Automated encrypted swapfiles - pmoriarty
http://www.braxs.net/?p=28
======
Jedd
This seems a bit convoluted and fragile.

I agree with the sentiment to use swapfiles rather than swap partitions -- the
flexibility is appealing (though in practice I rarely need to change the
dimensions of mine) and the lack of measurable difference in performance over
partitions removes any arguments in favour of dedicated partitions anymore.

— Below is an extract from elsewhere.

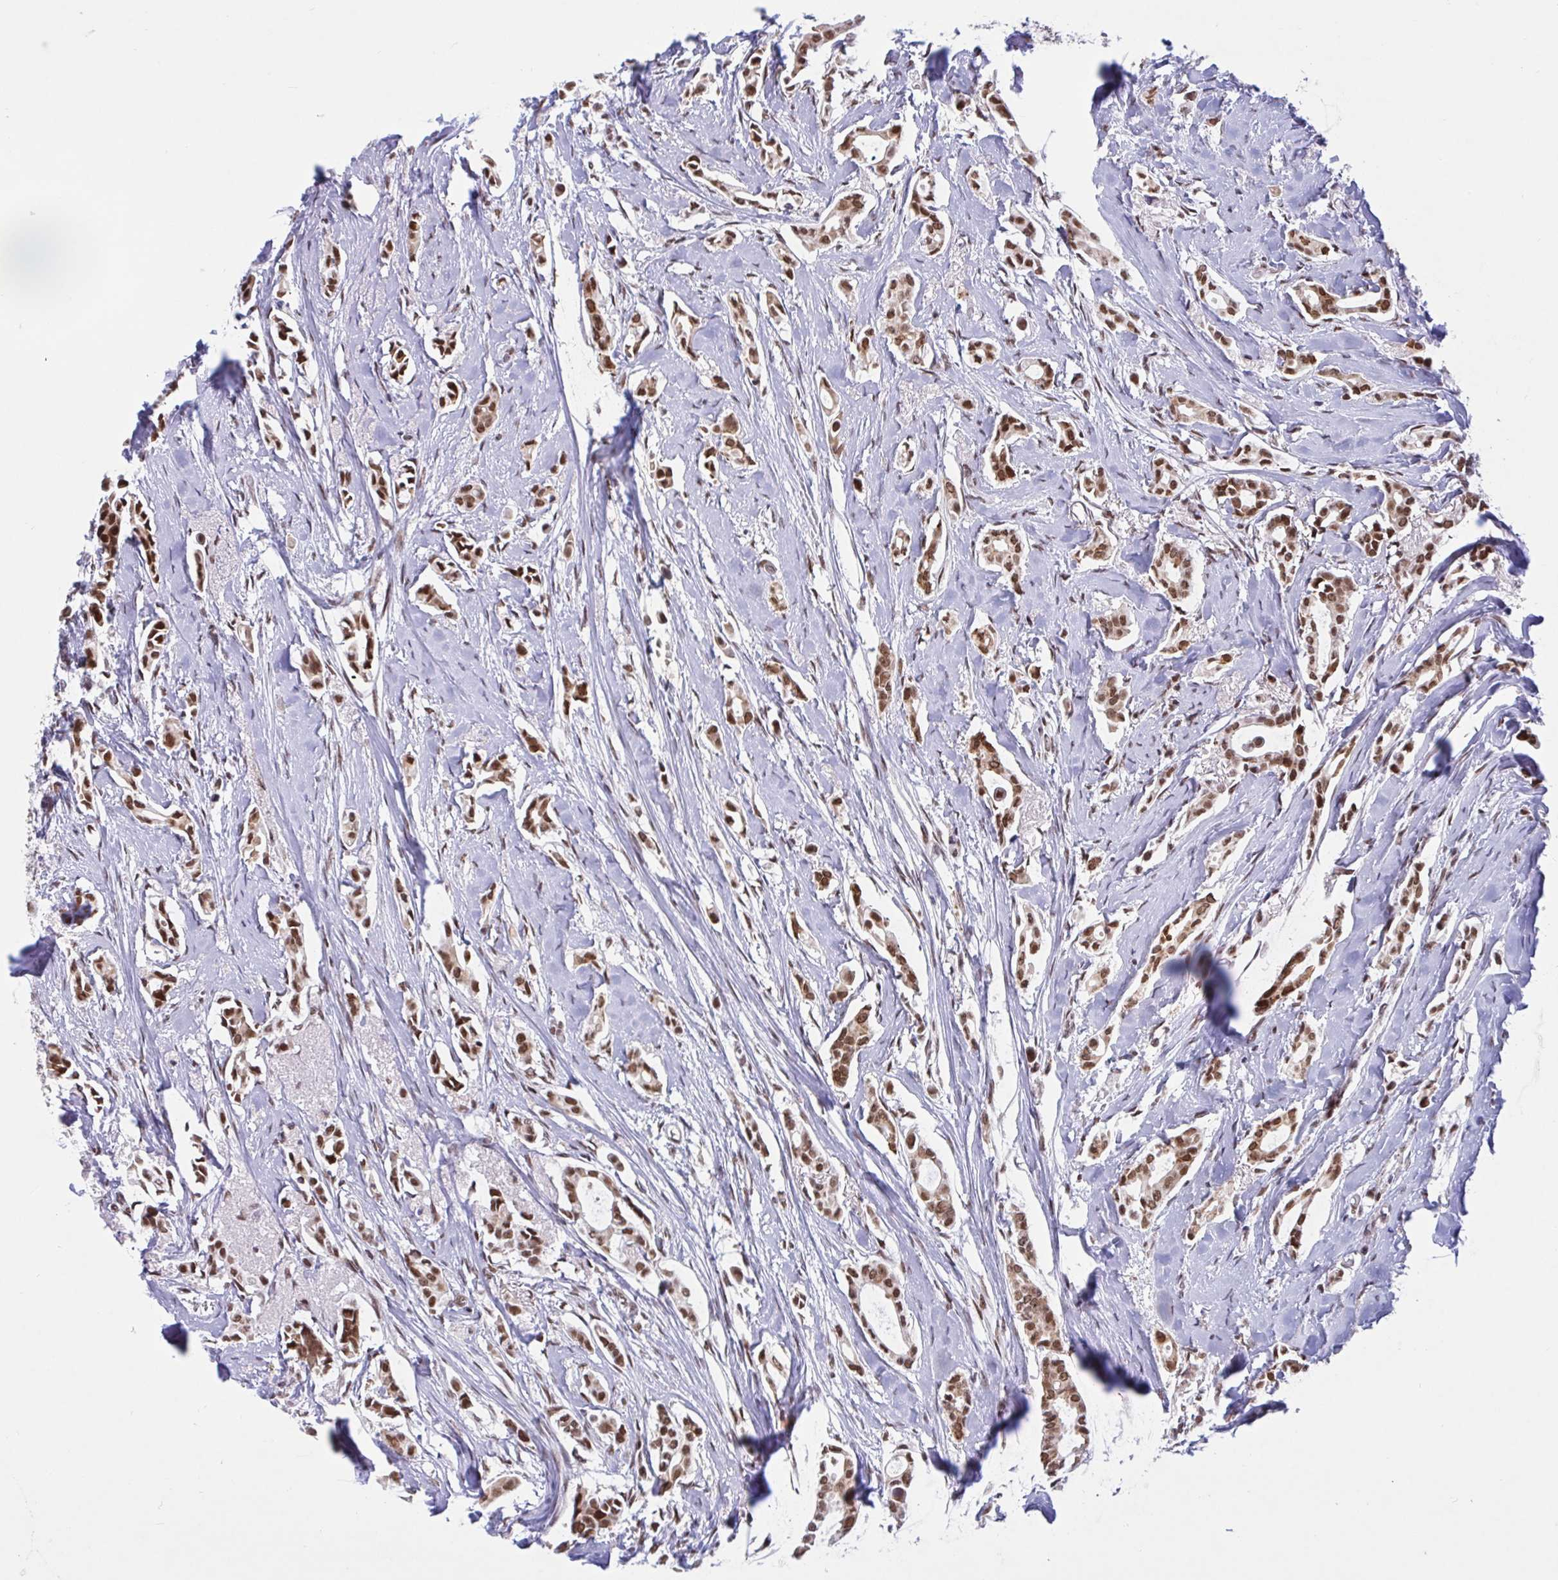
{"staining": {"intensity": "moderate", "quantity": ">75%", "location": "nuclear"}, "tissue": "breast cancer", "cell_type": "Tumor cells", "image_type": "cancer", "snomed": [{"axis": "morphology", "description": "Duct carcinoma"}, {"axis": "topography", "description": "Breast"}], "caption": "Approximately >75% of tumor cells in breast cancer demonstrate moderate nuclear protein staining as visualized by brown immunohistochemical staining.", "gene": "PHF10", "patient": {"sex": "female", "age": 64}}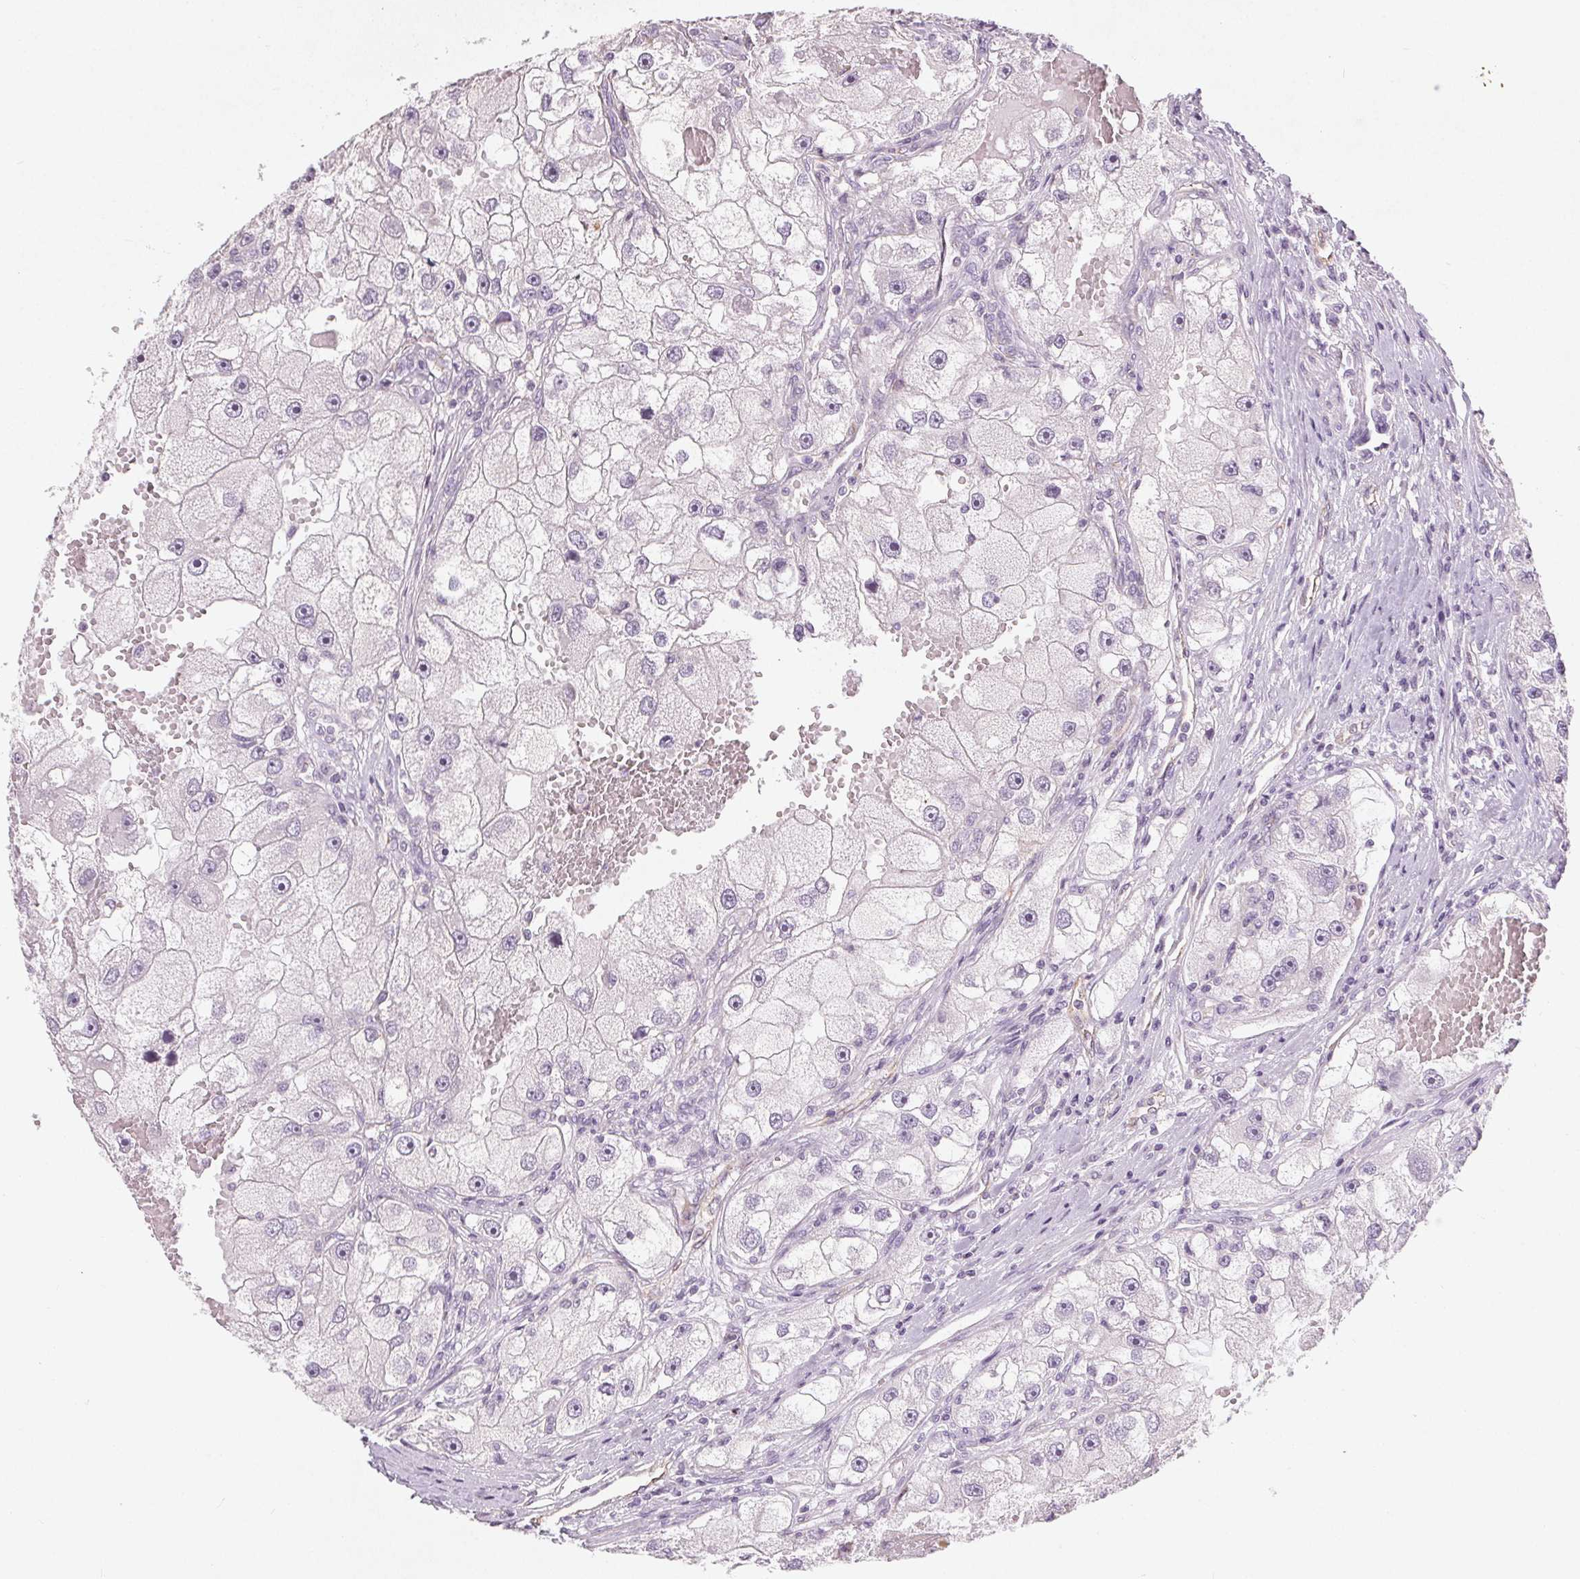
{"staining": {"intensity": "negative", "quantity": "none", "location": "none"}, "tissue": "renal cancer", "cell_type": "Tumor cells", "image_type": "cancer", "snomed": [{"axis": "morphology", "description": "Adenocarcinoma, NOS"}, {"axis": "topography", "description": "Kidney"}], "caption": "Immunohistochemistry (IHC) image of renal adenocarcinoma stained for a protein (brown), which demonstrates no staining in tumor cells. (DAB immunohistochemistry (IHC) with hematoxylin counter stain).", "gene": "CLTRN", "patient": {"sex": "male", "age": 63}}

But on my secure systems everything other than /boot is encrypted on, so I get
encrypted swapfiles just by creating them as /swapfile.x -- I have a saltstack
recipe that creates these on new installs automatically now, too, and that
doesn't need to be changed for encrypted or non-encrypted root file systems.

The automatic creation of these (and decommissioning them later) based on
ephemeral memory usage requirements is an interesting idea, and it's a shame
the author hasn't gotten to that point yet. I wonder how useful that'd be in
practice, though, especially in an era of 'disk is cheap'.

------
biot
For a second I thought it was going to be a short article about installing
OpenBSD which encrypts the swap by default since version 3.9 (released 2006).
It also encrypts different areas of swap with different keys and, when a
particular area isn't needed anymore, the key is erased.

------
cryptonaut
If you're using systemd you can do this by setting up /etc/crypttab[1] which
has a similar format to fstab. For example, here's my swap line:

    
    
         eswap   /dev/mapper/vg0-swap    /dev/urandom            swap,cipher=aes-cbc-essiv:sha256
    

[1]
[http://www.freedesktop.org/software/systemd/man/crypttab.htm...](http://www.freedesktop.org/software/systemd/man/crypttab.html)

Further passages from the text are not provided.